我點點頭,起身冷淡道,“今夜多有叨擾了。”說罷深深地看了眼被黑色帳布掩蓋的隔間,暗歎,剩下的事情,需要赫哲自己來籌謀了。
推開那扇窄窄的門,天色已微微亮,我半是狼狽半是疲弱地往將軍府,未行幾步,便聽有人遠遠地喚,“小姑娘,你等一等。”
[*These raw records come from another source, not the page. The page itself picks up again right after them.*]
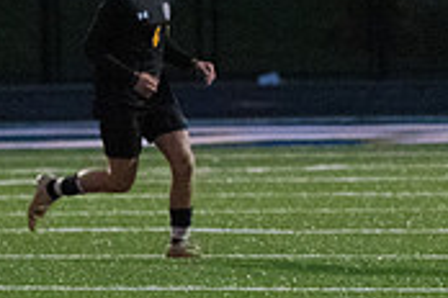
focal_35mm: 974
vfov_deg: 1.4
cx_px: 669
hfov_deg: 2.1
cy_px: 113
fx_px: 12120
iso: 6400
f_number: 4.5
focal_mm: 195
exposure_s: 1/1250
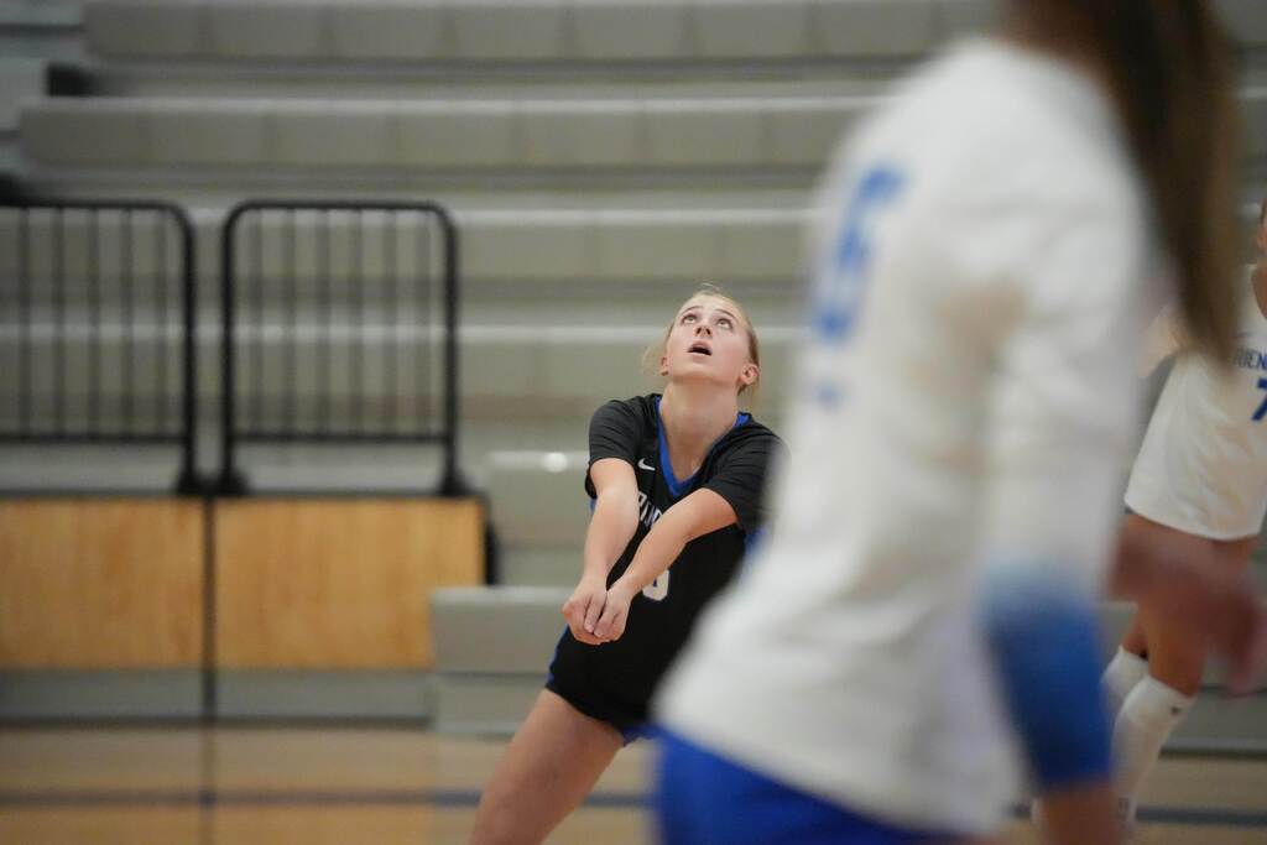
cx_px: 634
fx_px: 7039
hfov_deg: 10.3
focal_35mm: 200
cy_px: 422
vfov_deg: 6.9
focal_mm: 200
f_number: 2.8
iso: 20000
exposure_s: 1/4000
回頭看去,竟是那喚作“姬樂”的人,我駐足,他慌忙跑來。
“這些藥膏你拿去,女孩子手上留疤,總歸不好的。”說完還意味深長地掃了眼我腕部的傷口。
我愣了愣,出神望他,“是……是陸掌櫃叫你來的?”
他平靜地看看我,什麼也沒說就要走,我急道,“你是誰?”
他背對着我,淡漠道,“我是姬樂。”
“姬樂……”我喃喃出聲。
他一步一步地往回走,我還停在原地看他,好熟悉的背影,好熟悉的聲音……
“姬樂。”我喚他。
他走到仁善堂的門前終於稍稍停步,側了臉飛快地瞥我一眼,平凡無奇的臉卻揚出了一抹詭譎的笑容。
只那麼一剎那,他便進去了,那扇古樸而窄小的紅木門重重合上,再無聲響。
而我已然心知肚明,他是誰。
青而泛白的天空還懸着一勾弦月,陰晴圓缺間看透了世人的悲歡離合,而我相信,沒有離開過的人,始終都在。